While international attention was focussed on the negotiations with America, the regime has once again been stirring up nationalism and even racism against migrants, especially Afghans. A range of racist measures have been adopted or stepped up, including not allowing Afghan children to go to school in some places. On June 11th, Afghans were not allowed to enter metro carriages in Tajrish station (N. Tehran). Most of them were workers trying to go home in the evening, after a hard day’s work. It is a central duty of vanguard workers to counter the regime’s stoking of anti-migrant sentiments and any justification for oppressing the Kurdish, Arab, Balouch, Azeri, Lor and other national minorities.
This reactionary regime also tries to justify all its clashes with imperialism or regional powers as consequences of its ‘revolutionary’ or ‘anti-imperialist’ character. This is the trick it used to smash the workers’ and women’s and national minorities’ movements during the Iranian revolution.
For revolutionary workers, it is always important to remember that imperialism is the latest stage of the capitalist system. Therefore, in order to beanti-imperialist, you also have to be anti-capitalist. In reality, this regime is the best defender of capitalism in Iran.
Workers should reject both the anti-migrant nationalism and the fake ‘revolutionary’ rhetoric that the regime is whipping up. The struggle against nationalism and racism is crucial for rebuilding the unity and solidarity of workers against this regime and capitalism.
The workers’ movement must overcome this, its weakest point. Workers will never break free of their chains until they overcome this weakness. To build an independent workers’ movement, Iranian workers must recognise Iran’s capitalist ruling class as their main enemy.
The fourth lesson is that to stop imperialist war, exploitation and oppression by ‘its own’ capitalist class, the vanguard of the Iranian proletariat must urgently start building its own independent and clandestine action cells. These cells can both lead day-to-day workers’ strikes and protests while also preparing for their strategic task: overthrowing capitalism during a revolutionary situation. And when a revolutionary situation does arise, these workers’ clandestine action cells can link and lead similar cells within the women’s, national minorities’ and students’ movements. The fusion of these cells can create the vanguard party under the leadership of the most militant and conscious leaders in the struggle to overthrow the capitalist system.

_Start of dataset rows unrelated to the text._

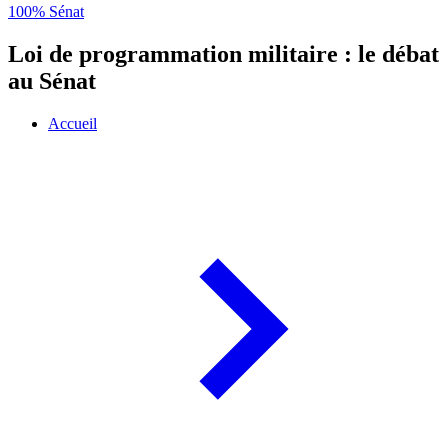
100% Sénat
Loi de programmation militaire : le débat
au Sénat
Accueil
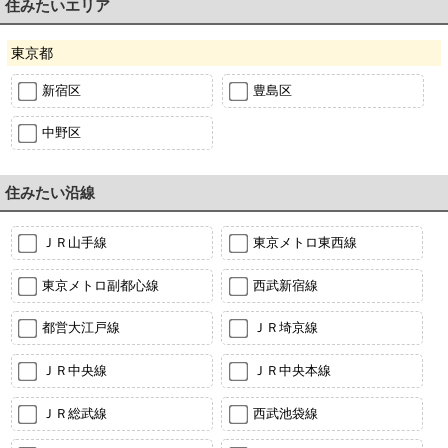
住みたいエリア
東京都
新宿区
豊島区
中野区
住みたい沿線
ＪＲ山手線
東京メトロ東西線
東京メトロ副都心線
西武新宿線
都営大江戸線
ＪＲ埼京線
ＪＲ中央線
ＪＲ中央本線
ＪＲ総武線
西武池袋線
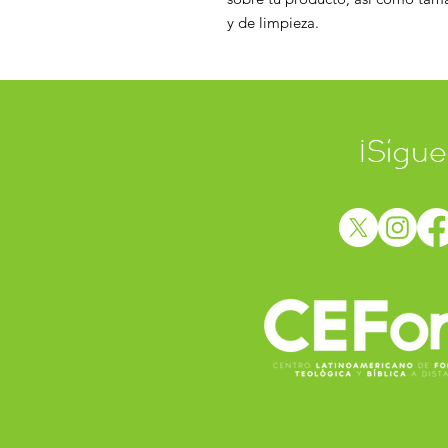
y de limpieza.
¡Sígue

Netanyahu’s far-right coalition government has recently become shaky, after his most extreme partners threatened to pull out. This could have been a factor in determining the timing of the attacks. Yet, even though this is the most far-right and racist government in the history of Zionism, there is no guarantee that the next Israeli elections will result in anything more moderate.
It is the duty of the vanguard of the Iranian proletariat to build a Leninist party, i.e., its own independent and clandestine command centre, to prepare itself and all exploited and oppressed layers for the overthrow of the Iranian regime and capitalism. This can be a decisive step in a regional workers’ revolution that can free Israeli, Palestinian and all Arab workers from capitalism’s high-tech barbarism.